Rogue One picks up as it makes brave choices – Diego Luna’s Cassian kills an innocent courier with cold abandon before proving himself a rounded rebel determined to think of the bigger picture, while Riz Ahmed’s Bodhi moves from conflicted Imperial pilot to a true resistance fighter. Chris Weitz’s screenplay (with Gilroy principally) adds shades of grey heretofore unheard of in the escapist fable of the Wars universe, and it allows for a disparate group of characters with real meat on their bones. If one suffers it’s Ben Mendlesohn’s villain Krennick, one of our finest character actors reduced often to playing second fiddle to an ‘undead’ Peter Cushing and, of course, the brief but powerful appearances of Darth Vader at the height of his evil. The film redeems itself by coining a delicious new catchphrase that evolves Star Wars‘ most classic line to new heights, as it continues mythologising the Force in fresh and exciting ways.

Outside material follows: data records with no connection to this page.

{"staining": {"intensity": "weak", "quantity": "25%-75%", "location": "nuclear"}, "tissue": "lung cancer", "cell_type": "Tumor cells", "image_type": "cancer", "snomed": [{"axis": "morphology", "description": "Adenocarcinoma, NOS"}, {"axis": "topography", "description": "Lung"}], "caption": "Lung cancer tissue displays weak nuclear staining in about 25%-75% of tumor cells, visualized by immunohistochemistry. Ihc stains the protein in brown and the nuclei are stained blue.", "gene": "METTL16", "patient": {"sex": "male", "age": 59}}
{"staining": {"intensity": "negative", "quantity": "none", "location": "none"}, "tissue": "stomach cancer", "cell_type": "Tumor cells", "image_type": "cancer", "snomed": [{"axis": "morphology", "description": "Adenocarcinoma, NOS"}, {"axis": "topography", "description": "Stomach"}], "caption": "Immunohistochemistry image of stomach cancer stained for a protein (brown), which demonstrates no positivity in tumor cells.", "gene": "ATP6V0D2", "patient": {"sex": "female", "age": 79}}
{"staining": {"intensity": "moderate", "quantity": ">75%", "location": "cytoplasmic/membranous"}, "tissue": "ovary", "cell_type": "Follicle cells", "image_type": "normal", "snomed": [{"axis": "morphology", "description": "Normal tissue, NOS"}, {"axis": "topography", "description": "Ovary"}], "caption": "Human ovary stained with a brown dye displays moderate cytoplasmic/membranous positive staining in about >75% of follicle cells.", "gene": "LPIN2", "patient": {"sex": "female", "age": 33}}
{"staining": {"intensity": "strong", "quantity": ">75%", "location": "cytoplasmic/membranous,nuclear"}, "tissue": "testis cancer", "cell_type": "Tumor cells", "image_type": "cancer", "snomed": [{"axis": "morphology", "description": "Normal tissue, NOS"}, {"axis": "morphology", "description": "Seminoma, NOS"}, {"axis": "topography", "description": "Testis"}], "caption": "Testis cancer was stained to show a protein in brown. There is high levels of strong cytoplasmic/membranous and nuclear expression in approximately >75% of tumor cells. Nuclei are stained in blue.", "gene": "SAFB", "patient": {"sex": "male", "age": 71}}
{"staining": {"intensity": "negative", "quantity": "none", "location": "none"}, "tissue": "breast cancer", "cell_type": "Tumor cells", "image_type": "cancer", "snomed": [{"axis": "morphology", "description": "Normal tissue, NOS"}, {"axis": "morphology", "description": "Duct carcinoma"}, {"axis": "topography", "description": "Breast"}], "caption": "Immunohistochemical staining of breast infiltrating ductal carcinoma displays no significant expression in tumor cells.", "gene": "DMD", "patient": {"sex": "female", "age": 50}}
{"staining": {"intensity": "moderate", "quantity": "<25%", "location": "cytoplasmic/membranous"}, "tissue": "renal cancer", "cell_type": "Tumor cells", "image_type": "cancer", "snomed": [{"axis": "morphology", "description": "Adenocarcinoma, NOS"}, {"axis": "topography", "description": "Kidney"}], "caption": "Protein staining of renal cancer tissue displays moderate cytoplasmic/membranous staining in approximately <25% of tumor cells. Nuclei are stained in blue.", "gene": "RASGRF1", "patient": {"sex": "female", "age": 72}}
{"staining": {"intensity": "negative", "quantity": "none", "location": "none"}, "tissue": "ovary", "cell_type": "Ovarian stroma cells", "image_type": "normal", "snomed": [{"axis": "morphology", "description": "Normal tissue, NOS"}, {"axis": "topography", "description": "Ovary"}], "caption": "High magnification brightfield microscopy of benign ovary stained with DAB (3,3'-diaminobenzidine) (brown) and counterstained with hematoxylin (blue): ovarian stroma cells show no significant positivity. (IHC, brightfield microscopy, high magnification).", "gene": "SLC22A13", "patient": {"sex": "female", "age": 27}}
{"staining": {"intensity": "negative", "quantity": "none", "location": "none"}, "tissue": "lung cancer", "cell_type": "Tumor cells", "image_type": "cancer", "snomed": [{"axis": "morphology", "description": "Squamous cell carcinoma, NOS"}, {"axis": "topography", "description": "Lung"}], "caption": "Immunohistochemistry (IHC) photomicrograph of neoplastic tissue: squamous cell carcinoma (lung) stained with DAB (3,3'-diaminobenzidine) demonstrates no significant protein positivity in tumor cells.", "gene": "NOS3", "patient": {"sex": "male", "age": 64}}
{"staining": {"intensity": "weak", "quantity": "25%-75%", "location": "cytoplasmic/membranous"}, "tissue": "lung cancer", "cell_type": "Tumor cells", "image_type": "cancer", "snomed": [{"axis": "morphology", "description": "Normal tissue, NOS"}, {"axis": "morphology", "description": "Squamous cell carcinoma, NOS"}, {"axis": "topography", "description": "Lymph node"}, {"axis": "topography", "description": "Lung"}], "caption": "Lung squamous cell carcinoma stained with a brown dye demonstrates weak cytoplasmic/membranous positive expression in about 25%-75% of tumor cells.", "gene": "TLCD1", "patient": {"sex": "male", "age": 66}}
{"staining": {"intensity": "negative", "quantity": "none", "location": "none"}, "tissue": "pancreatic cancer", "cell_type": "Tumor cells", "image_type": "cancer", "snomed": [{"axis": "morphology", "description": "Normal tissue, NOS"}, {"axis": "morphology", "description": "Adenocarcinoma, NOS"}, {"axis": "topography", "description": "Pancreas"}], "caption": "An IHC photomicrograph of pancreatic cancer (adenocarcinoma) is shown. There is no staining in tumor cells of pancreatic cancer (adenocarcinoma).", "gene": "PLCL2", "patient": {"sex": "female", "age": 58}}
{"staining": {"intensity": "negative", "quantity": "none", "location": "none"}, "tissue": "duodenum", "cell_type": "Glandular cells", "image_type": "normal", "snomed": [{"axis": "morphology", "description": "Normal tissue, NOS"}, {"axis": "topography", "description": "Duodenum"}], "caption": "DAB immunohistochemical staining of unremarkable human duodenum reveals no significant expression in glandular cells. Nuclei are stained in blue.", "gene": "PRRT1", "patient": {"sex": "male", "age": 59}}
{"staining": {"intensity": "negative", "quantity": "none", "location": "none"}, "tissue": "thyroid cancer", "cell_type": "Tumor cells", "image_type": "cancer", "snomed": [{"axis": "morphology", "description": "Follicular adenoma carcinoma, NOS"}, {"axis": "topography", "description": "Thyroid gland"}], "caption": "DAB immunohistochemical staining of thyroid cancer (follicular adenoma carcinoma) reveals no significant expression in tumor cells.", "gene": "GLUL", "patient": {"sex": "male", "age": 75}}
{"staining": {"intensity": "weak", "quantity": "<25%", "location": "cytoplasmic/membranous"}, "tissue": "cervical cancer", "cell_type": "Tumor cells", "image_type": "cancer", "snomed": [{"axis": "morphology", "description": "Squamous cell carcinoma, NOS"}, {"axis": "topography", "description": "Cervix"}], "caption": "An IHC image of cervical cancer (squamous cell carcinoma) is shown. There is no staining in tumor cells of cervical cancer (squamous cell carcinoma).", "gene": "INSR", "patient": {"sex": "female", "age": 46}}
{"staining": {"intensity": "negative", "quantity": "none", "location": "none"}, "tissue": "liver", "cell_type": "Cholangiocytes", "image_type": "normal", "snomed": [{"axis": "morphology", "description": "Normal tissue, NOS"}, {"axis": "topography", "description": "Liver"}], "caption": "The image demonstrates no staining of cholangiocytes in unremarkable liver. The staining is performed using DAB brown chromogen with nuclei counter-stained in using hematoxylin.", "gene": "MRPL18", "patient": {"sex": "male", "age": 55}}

For all this talk of character, introspection and darkness, Rogue One‘s key success is that it never once equally forgets it’s a Star Wars film, and delivers accordingly; a rousing score from last minute addition Michael Giacchino (which he put together remarkably in one month) almost ghost written by John Williams; a terrific blend of action sequences on land, sea, air and in space which recall classic Star Wars at its finest, and ultimately at the heart of it a timeless battle between underdog heroes and a vast, cruel Empire seeking domination.

Rogue One adds new and fresh dimensions to this wonderful universe, while telling a brave story, with indeed the bravest and most satisfying of climaxes you can imagine – one of those rare movies which just keeps on getting better and better and better the more it plays. The Force is with this film, and this film is very much with it.